#### Provided information
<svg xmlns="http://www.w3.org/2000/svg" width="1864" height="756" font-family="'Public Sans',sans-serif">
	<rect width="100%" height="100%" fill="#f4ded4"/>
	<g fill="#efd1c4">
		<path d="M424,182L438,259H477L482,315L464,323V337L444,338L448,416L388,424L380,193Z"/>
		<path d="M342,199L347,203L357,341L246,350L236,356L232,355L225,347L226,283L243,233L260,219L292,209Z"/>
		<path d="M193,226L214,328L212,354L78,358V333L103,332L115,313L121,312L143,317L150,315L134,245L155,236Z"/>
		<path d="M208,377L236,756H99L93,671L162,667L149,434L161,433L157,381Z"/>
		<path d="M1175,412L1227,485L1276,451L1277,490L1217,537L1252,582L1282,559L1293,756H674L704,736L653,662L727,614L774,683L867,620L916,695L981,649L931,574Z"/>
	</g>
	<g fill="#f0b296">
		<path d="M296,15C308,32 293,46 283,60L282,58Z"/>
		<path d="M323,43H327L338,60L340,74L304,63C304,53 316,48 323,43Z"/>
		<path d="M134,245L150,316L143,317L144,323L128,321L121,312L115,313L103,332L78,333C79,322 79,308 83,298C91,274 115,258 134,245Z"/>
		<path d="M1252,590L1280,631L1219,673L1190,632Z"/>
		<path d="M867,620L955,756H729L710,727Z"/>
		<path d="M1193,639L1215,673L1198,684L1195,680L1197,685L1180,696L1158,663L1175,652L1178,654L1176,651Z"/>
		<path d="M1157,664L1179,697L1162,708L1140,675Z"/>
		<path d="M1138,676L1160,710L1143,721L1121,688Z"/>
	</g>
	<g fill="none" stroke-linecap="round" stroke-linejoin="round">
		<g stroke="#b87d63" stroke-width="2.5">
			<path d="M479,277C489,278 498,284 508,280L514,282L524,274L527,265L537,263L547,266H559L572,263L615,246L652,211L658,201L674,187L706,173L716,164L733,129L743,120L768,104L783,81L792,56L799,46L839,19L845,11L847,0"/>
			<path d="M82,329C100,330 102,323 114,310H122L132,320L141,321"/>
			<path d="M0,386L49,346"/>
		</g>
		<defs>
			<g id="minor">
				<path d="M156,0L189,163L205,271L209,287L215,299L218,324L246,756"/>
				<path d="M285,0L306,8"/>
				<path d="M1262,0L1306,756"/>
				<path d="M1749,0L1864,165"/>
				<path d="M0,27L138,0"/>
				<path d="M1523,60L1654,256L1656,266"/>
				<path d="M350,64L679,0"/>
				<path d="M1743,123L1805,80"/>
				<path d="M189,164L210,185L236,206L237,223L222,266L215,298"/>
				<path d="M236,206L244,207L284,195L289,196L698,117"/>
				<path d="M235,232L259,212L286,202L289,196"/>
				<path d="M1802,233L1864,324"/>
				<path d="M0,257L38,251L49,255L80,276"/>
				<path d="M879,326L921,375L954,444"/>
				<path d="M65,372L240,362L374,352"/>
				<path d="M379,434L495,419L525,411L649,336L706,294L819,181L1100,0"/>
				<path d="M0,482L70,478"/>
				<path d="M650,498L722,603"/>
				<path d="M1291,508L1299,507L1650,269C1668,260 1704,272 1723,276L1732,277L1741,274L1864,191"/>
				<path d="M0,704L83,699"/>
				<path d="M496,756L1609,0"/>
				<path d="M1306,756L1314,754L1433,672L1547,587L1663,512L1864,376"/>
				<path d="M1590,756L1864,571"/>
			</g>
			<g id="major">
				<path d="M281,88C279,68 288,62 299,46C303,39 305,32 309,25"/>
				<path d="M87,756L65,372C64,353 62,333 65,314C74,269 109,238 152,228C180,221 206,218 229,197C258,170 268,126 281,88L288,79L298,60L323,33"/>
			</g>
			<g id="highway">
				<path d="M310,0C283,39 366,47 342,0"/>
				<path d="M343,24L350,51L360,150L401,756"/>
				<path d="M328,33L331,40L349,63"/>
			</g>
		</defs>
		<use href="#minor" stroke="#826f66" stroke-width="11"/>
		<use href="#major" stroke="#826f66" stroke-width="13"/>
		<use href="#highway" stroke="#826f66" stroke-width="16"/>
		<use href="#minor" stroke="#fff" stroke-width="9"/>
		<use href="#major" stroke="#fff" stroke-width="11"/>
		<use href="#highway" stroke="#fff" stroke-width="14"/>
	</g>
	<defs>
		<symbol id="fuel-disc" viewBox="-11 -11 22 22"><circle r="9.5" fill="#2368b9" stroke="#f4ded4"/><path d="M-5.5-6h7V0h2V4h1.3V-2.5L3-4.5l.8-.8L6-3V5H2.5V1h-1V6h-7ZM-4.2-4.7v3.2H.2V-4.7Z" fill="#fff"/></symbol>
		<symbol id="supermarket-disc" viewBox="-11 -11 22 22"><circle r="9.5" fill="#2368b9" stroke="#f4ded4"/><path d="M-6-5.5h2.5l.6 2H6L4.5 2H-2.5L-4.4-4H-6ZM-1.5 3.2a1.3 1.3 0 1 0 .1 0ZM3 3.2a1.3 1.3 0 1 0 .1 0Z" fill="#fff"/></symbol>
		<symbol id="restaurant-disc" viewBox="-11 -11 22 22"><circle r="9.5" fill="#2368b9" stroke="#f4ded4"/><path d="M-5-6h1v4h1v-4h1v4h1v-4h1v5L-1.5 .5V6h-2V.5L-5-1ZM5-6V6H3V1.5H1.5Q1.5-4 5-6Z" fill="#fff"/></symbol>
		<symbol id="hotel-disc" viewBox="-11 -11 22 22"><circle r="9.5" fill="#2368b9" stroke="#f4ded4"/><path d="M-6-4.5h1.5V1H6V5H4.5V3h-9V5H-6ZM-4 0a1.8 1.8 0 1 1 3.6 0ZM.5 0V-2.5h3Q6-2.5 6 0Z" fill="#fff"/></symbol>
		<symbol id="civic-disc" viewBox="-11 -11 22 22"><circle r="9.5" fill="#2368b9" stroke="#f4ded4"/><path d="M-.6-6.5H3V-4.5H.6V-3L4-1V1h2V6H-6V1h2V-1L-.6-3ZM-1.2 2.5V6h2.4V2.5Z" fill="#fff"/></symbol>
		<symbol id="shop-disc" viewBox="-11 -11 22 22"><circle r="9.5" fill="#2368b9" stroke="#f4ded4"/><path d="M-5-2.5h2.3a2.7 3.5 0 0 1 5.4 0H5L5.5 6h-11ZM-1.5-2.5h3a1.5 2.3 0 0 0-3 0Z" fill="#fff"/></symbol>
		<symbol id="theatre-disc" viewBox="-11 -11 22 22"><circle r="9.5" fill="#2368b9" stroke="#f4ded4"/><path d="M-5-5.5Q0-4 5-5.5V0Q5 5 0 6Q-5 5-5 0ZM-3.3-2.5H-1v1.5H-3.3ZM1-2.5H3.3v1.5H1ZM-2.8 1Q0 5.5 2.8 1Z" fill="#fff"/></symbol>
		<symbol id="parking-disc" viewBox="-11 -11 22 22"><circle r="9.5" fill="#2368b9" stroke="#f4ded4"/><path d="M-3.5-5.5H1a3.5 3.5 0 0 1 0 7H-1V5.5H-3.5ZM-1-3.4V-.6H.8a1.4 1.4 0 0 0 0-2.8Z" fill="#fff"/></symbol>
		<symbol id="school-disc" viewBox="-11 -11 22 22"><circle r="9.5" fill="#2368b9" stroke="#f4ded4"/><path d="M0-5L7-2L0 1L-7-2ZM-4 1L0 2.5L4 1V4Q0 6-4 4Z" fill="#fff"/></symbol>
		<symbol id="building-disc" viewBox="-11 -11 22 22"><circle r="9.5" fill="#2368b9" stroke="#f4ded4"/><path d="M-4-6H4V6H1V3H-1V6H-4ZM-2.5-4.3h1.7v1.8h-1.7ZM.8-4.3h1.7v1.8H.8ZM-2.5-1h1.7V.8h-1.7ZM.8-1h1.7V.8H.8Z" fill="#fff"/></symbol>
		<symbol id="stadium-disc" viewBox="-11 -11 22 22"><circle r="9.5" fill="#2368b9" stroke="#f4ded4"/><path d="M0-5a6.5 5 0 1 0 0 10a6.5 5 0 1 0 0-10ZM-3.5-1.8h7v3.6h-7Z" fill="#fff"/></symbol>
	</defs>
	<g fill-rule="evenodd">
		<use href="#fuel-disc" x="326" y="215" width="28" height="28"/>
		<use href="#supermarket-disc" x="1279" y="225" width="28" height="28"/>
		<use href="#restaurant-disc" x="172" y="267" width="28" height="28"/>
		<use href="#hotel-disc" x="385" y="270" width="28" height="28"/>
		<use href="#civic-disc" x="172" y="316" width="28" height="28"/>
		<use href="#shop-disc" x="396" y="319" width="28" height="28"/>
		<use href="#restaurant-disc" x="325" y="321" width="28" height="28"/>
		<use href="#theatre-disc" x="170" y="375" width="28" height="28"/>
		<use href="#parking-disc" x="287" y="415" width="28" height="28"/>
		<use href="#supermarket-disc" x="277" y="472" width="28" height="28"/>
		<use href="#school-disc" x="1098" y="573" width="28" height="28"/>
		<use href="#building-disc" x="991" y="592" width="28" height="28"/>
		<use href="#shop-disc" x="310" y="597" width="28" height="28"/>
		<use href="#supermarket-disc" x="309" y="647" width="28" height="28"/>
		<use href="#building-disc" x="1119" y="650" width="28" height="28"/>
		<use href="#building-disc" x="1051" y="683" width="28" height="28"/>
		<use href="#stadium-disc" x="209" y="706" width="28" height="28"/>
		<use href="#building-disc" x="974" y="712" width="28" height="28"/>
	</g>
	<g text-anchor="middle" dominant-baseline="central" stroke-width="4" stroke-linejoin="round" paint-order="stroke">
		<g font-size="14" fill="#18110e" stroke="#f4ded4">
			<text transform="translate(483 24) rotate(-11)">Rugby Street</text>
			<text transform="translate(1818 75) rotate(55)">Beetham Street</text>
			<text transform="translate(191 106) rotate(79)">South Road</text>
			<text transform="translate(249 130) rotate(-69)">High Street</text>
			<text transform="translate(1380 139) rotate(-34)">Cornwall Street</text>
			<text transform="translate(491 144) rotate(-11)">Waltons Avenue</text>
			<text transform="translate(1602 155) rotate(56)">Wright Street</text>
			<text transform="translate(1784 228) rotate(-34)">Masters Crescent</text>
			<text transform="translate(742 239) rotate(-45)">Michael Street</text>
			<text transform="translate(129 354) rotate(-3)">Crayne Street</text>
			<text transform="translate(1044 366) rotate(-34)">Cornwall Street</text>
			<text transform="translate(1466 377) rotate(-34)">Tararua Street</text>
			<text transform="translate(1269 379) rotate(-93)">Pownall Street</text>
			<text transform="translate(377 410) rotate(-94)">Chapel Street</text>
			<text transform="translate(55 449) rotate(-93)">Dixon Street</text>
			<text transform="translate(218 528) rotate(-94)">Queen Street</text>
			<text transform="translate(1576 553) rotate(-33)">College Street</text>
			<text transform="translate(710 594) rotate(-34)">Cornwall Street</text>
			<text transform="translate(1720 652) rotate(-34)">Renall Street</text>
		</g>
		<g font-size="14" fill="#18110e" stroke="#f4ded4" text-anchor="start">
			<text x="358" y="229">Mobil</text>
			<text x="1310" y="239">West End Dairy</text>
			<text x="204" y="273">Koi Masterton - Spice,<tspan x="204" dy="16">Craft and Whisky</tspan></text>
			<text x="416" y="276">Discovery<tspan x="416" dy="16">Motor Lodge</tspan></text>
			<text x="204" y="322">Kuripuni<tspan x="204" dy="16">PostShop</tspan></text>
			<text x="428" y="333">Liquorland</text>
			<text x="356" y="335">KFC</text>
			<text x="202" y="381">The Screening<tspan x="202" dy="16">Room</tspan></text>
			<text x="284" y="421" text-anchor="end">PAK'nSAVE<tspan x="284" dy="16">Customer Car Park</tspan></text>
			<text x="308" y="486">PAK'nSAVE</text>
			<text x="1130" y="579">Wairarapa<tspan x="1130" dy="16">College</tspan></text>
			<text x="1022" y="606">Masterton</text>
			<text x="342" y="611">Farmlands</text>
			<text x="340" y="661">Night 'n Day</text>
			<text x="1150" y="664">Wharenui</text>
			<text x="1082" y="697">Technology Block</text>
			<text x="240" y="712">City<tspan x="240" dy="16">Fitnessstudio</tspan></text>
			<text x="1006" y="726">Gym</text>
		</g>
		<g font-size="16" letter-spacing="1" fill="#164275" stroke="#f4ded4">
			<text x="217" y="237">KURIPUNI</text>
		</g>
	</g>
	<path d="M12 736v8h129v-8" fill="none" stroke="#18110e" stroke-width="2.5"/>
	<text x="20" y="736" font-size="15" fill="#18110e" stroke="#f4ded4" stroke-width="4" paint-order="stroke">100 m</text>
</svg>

#### Problem to work on
Each line above with the word "parking" needs to be copied.

#### Answer section
		<symbol id="parking-disc" viewBox="-11 -11 22 22"><circle r="9.5" fill="#2368b9" stroke="#f4ded4"/><path d="M-3.5-5.5H1a3.5 3.5 0 0 1 0 7H-1V5.5H-3.5ZM-1-3.4V-.6H.8a1.4 1.4 0 0 0 0-2.8Z" fill="#fff"/></symbol>
		<use href="#parking-disc" x="287" y="415" width="28" height="28"/>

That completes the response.